Chinese dragon charger sets $715,000 record in Edinburgh

Lyon & Turnbull are celebrating a new record for Chinese porcelain in Scotland, after a stunning blue and white dragon charger owned by a prisoner of war sold with impressive results on June 4.

Chinese dragon charger plate
The five toed dragon emblem was reserved for the emperor's use, making the charger of imperial origin

The plate, decorated with a five clawed blue dragon, is likely of imperial origin - a factor that surely contributed to the £427,250 ($715,050) bid that set the record.

The vendor's uncle had been a prisoner of war in Japan during the second world war, yet remained in the country following his release, becoming a successful businessman.

Returning to England, and later Scotland, in the 1950s, he brought with him a stunning collection of Chinese and Japanese works of art.

Also selling was a Chinese imperial festive summer robe that is believed to have been worn by an empress.
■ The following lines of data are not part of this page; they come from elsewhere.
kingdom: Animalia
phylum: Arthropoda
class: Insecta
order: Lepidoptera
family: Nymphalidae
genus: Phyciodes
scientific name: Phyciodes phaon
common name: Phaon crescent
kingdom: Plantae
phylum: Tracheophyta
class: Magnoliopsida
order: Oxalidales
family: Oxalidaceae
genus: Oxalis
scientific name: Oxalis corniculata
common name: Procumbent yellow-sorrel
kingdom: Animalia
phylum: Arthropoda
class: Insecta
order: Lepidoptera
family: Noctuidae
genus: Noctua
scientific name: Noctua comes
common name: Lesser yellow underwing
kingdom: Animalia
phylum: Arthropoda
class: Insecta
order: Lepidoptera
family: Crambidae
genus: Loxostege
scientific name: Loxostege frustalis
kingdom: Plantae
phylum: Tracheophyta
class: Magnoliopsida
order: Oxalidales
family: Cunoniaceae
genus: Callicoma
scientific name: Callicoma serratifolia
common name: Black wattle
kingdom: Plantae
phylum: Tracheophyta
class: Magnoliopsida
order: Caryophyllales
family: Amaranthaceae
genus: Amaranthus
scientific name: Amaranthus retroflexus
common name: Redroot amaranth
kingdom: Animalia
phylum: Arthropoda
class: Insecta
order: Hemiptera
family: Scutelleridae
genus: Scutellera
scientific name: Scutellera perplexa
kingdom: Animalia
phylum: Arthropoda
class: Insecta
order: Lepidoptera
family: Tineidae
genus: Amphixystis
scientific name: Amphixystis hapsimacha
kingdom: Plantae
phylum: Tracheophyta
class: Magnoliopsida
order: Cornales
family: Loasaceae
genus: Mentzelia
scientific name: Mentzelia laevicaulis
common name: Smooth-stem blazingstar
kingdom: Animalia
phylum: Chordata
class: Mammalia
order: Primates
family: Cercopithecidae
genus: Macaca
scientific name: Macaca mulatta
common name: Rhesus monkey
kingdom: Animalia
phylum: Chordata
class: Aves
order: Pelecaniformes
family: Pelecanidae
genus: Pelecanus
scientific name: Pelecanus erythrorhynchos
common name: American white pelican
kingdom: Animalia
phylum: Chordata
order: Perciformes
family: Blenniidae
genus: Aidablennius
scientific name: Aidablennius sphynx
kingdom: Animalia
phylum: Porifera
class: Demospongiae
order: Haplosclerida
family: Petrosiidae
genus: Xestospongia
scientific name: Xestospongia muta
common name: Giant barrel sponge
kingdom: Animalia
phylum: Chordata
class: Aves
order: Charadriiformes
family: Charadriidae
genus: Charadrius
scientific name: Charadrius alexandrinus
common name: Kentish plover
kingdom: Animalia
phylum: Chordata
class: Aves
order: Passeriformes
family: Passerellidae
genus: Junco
Originating from the collection of Leonard Gow, a Glasgow shipping magnate who owned one of the most important collections of Chinese porcelain in the early 20th century, it sold for £73,250 ($122,592).

Featuring 12 characters indicating it was intended only for imperial use, the gold and silver embroidered gown is decorated with standing waves at the hem and no less than nine five-clawed dragons.